• _Assignment_: Which lines of the data below contain the string "values"? Filter the data down to those lines and copy each one in full.

• _Task data_:

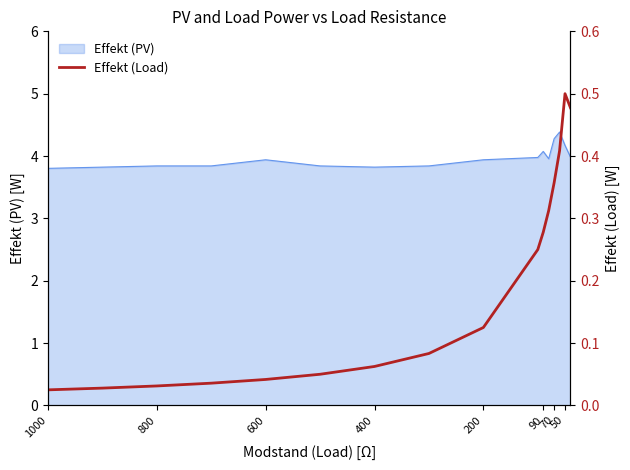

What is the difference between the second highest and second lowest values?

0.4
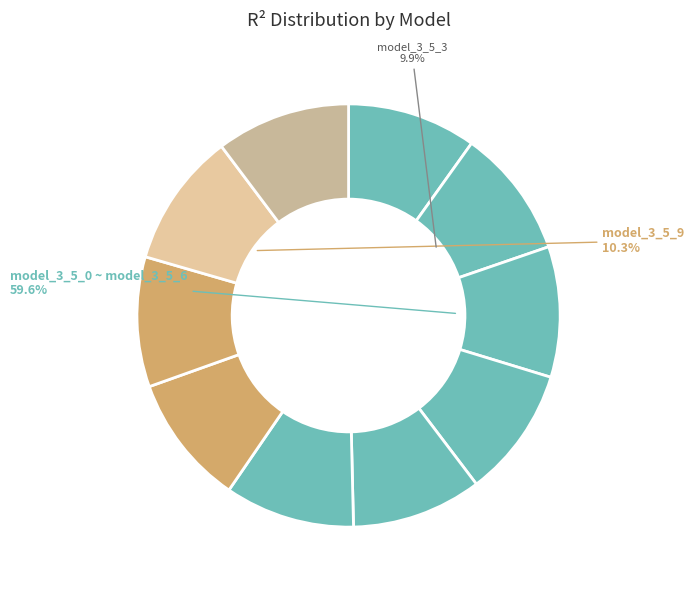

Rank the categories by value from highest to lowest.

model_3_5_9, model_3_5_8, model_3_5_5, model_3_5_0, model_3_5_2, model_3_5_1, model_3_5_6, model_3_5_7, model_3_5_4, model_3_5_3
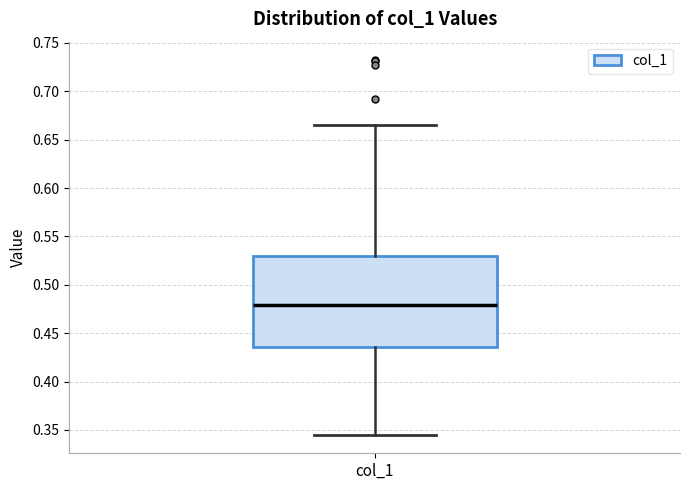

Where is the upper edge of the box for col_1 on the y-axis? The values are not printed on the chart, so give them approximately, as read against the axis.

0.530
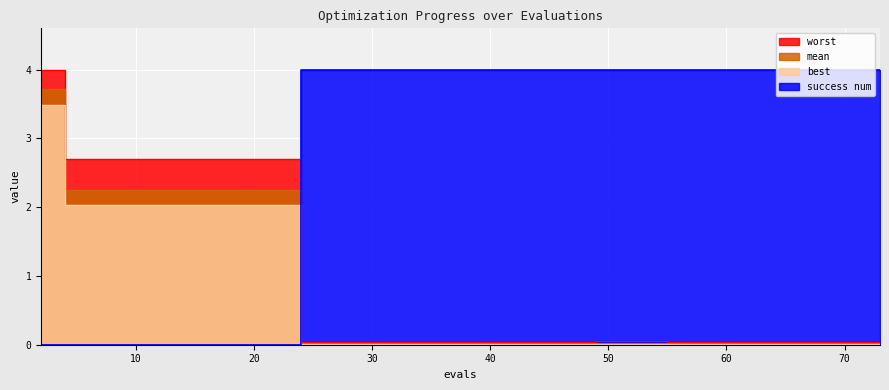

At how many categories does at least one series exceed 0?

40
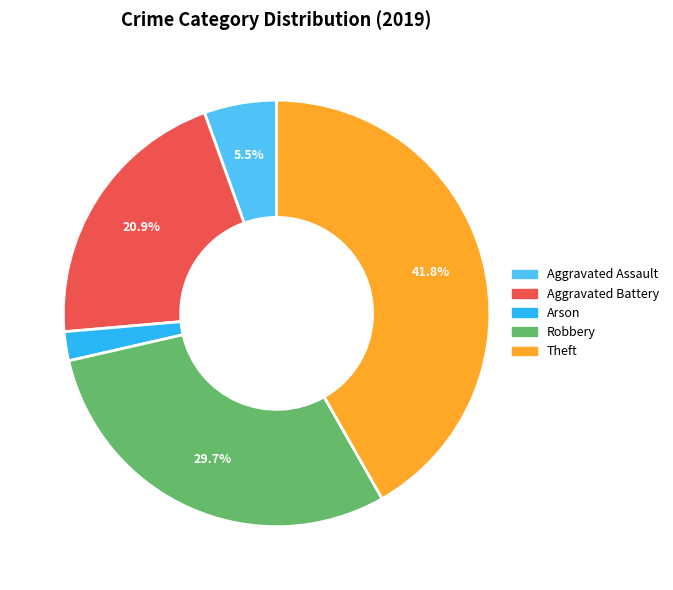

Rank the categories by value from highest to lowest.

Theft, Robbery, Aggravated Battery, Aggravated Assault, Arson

• _Reply to the exercise_:
What is the difference between the second highest and second lowest values?
Where is the upper edge of the box for col_1 on the y-axis? The values are not printed on the chart, so give them approximately, as read against the axis.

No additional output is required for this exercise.